Davina recognized the poet. “Robert Ferguson,” Will answered for her as if he’d read the name in her eyes. He tugged at her unbound hair, which spilled down her back, the scarlet ends brushing her waist. “Sandy, I told you we’d spot a fairy on the braes this morning. See how her ears come to a point?”
The McKie brothers never tired of comparing her to the wee folk since the crown of her head did not reach their shoulders, and her hands and feet were no bigger than a young girl’s. She snatched her hair from Will’s grasp, only to find his twin plucking at her skirts. Sandy’s eyes gleamed with mischief as he appraised her. “A light green gown, fair skin, and a wreath of flowers. She only lacks wings.” Will winked at her. “You’ve not looked hard enough, Brother.”
She fluttered her eyelet shawl behind her, making them both laugh. “I see by her wet cheek our fairy has been bathing in the dew.”
Sandy gently tweaked her nose. “Perhaps she thinks she’s not bonny enough.”
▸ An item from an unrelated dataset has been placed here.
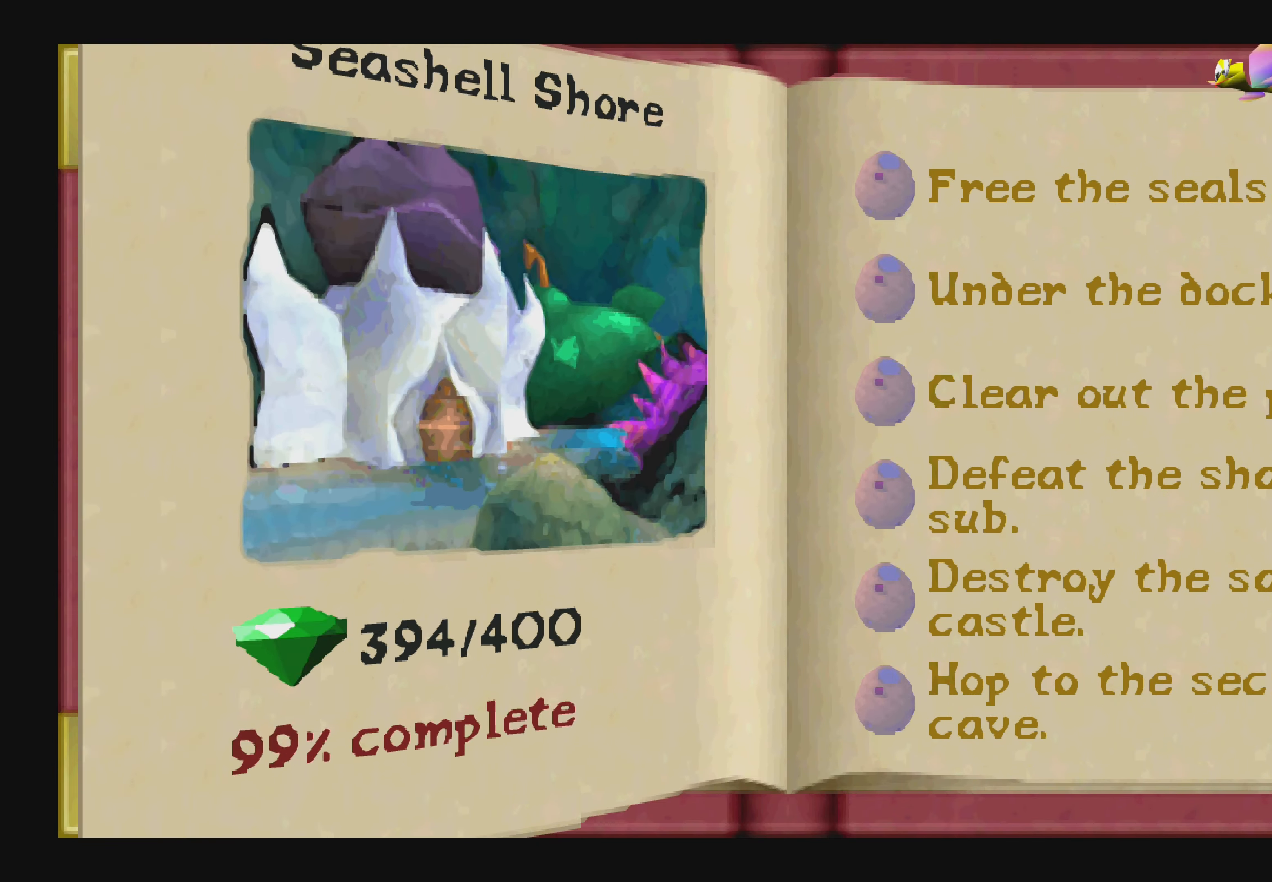
{"buttons": [], "left_stick": "center", "right_stick": "center", "events": [[217, "DPAD_LEFT", "down"], [367, "DPAD_LEFT", "up"]]}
Davina knew he was teasing but turned on her heel nonetheless and flounced down the hill toward home, taking care not to lose her footing on the slippery grass and ruin her stageworthy exit. When her brothers called after her, she pretended not to hear them.
“Och!” Will shouted her name, the sharpness of his voice muted by the moist air. “Sandy meant no offense. You know how daft he is when it comes to the lasses.”
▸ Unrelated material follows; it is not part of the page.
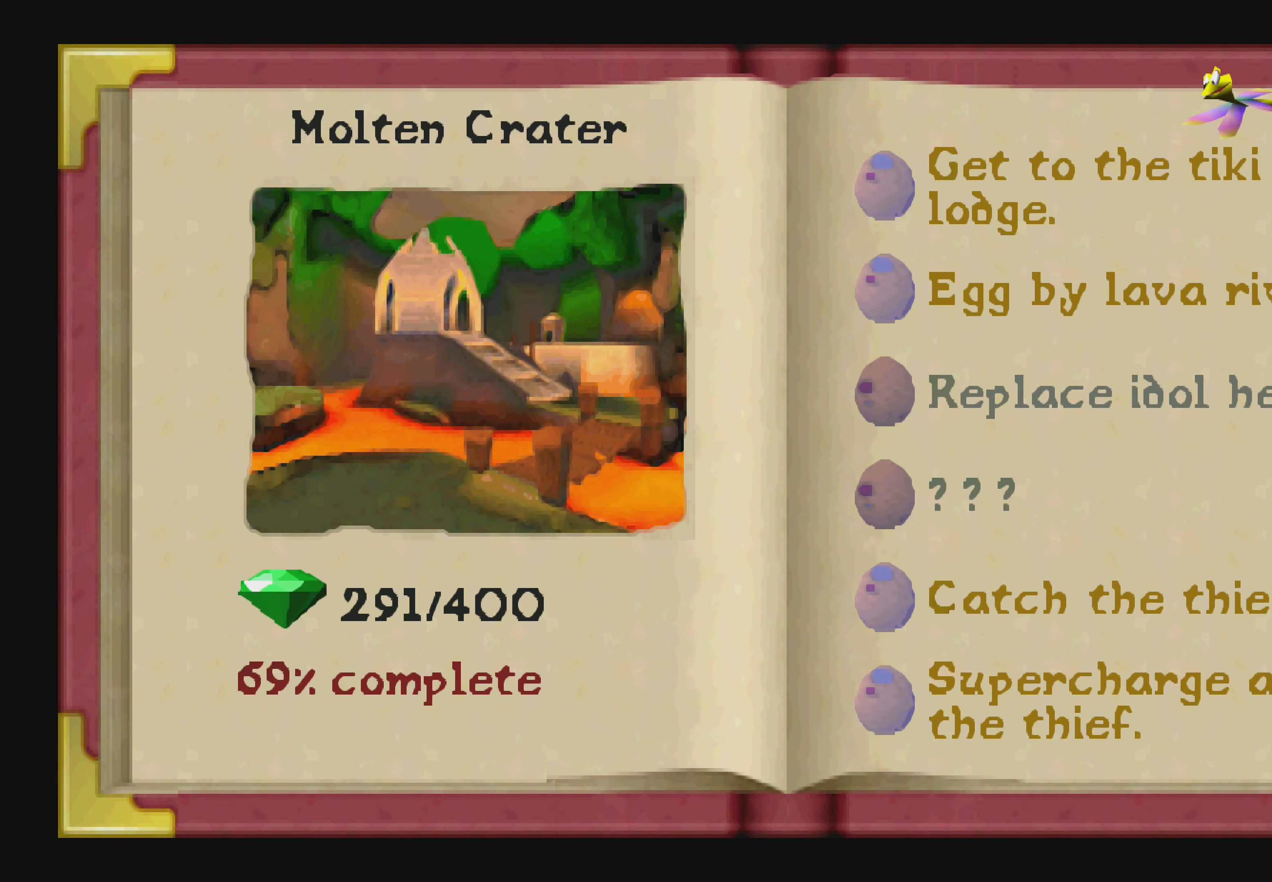
{"buttons": [], "left_stick": "center", "right_stick": "center", "events": [[17, "DPAD_LEFT", "down"], [167, "DPAD_LEFT", "up"], [267, "DPAD_LEFT", "down"], [383, "DPAD_LEFT", "up"]]}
She heard a soft groan as fist connected with flesh, then Sandy’s voice, slightly winded. “He speaks the truth, Davina. You’ve no need of the May dew when you’re already the fairest maid in Galloway.”
An exaggerated claim. South West Scotland boasted dozens of young women far prettier than she. Still, she’d made her brothers grovel long enough. Davina slowed her steps, letting the lads catch up.
“There, now.” Will wrapped her right hand round the crook of his elbow, and Sandy the same on her left. “Let us cease any talk of your beauty. As it is, no gentleman in Monnigaff parish is worthy of you.”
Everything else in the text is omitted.